The common refrain? Trust and simplicity. Providers are drowning in paperwork, and any shift toward value-based care should reduce—not increase—their burden. Supporting providers means making VBC a practical, collaborative effort, not just another layer of complexity.

Takeaways from the Primary Care Study: Lessons for Health Plan Executives

Humana shared insights from its Strengthening Primary Care study, which explored the impact of full-risk primary care. The findings offer two clear lessons for health plan leaders:

  • Senior-Focused, Full-Risk Models Work: These models consistently deliver better health outcomes and reduce care disparities.
  • Providers Need Support, Not Isolation: Lifestyle interventions and chronic disease prevention are tough for providers to manage solo. Effective wraparound support is essential.

The central takeaway echoes the panel session above. Simplify the system. Providers are bogged down by excessive audits and cumbersome prior authorizations. Moving forward, health plans should prioritize enabling care — not obstructing it.

AI Augments, It Doesn’t Replace the Human Touch

Generative AI took center stage at the AHIP Forum, with Florida Blue showcasing its internal ChatGPT tool. By training it on proprietary data, they’ve reduced hallucinations and improved voice-to-text capabilities for physicians. Additional AI use cases for member support were also explored.

While many agreed that health plans need disruptive innovation, the consensus was clear: changes must be incremental, balanced, and carefully integrated. As Pat Geraghty put it, “In two years, it may be malpractice not to use AI.”

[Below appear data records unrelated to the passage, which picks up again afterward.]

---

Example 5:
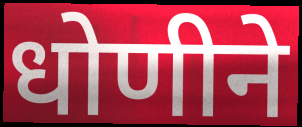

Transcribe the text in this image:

धोणीने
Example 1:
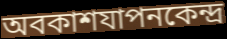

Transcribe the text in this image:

অবকাশযাপনকেন্দ্র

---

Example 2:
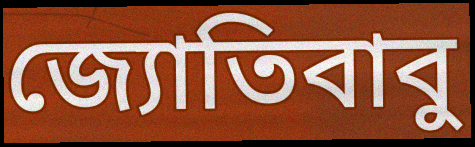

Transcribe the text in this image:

জ্যোতিবাবু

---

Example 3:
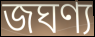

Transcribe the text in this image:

জঘণ্য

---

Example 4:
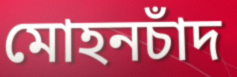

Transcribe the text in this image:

মোহনচাঁদ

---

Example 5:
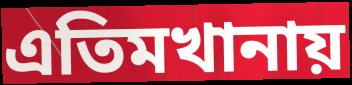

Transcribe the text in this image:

এতিমখানায়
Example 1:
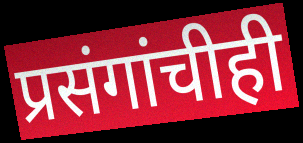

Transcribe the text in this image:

प्रसंगांचीही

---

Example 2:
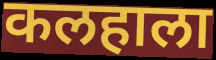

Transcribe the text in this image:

कलहाला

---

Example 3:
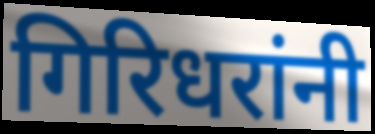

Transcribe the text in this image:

गिरिधरांनी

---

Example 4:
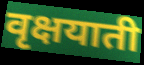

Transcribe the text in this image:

वृक्षयाती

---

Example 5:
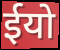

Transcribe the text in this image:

ईयो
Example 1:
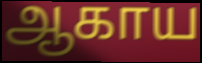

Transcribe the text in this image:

ஆகாய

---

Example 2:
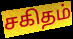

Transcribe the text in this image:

சகிதம்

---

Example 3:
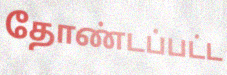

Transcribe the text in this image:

தோண்டப்பட்ட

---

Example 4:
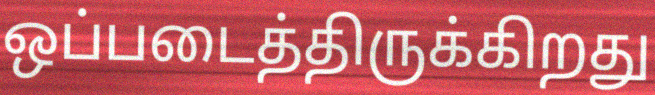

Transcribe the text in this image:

ஒப்படைத்திருக்கிறது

A recurring theme? Empathy. Speakers emphasized that AI streamlines processes, but it can’t replace genuine human connection. Technology should enhance relationships, not stand in for them. New developments in agentic AI, where technology goes beyond generating content or providing suggestions to enable execute goals with minimal human input, may help ensure empathy remains a core component of all member interactions. All eyes will be on AI’s progress and time will tell if the technology remains boom or bust for health plans.

Looking Ahead to AHIP 2025

Next up is AHIP 2025, the association’s flagship event, taking place from June 16–18, 2025, at the Wynn Las Vegas. I’m eager to hear the latest administrative updates and continue the conversation on how health plans can simplify operations, build stronger provider relationships, and maintain the human touch with members.

For real progress, member needs must be understood in their full context — culturally, socially, and emotionally. Only then can our industry truly advance and improve.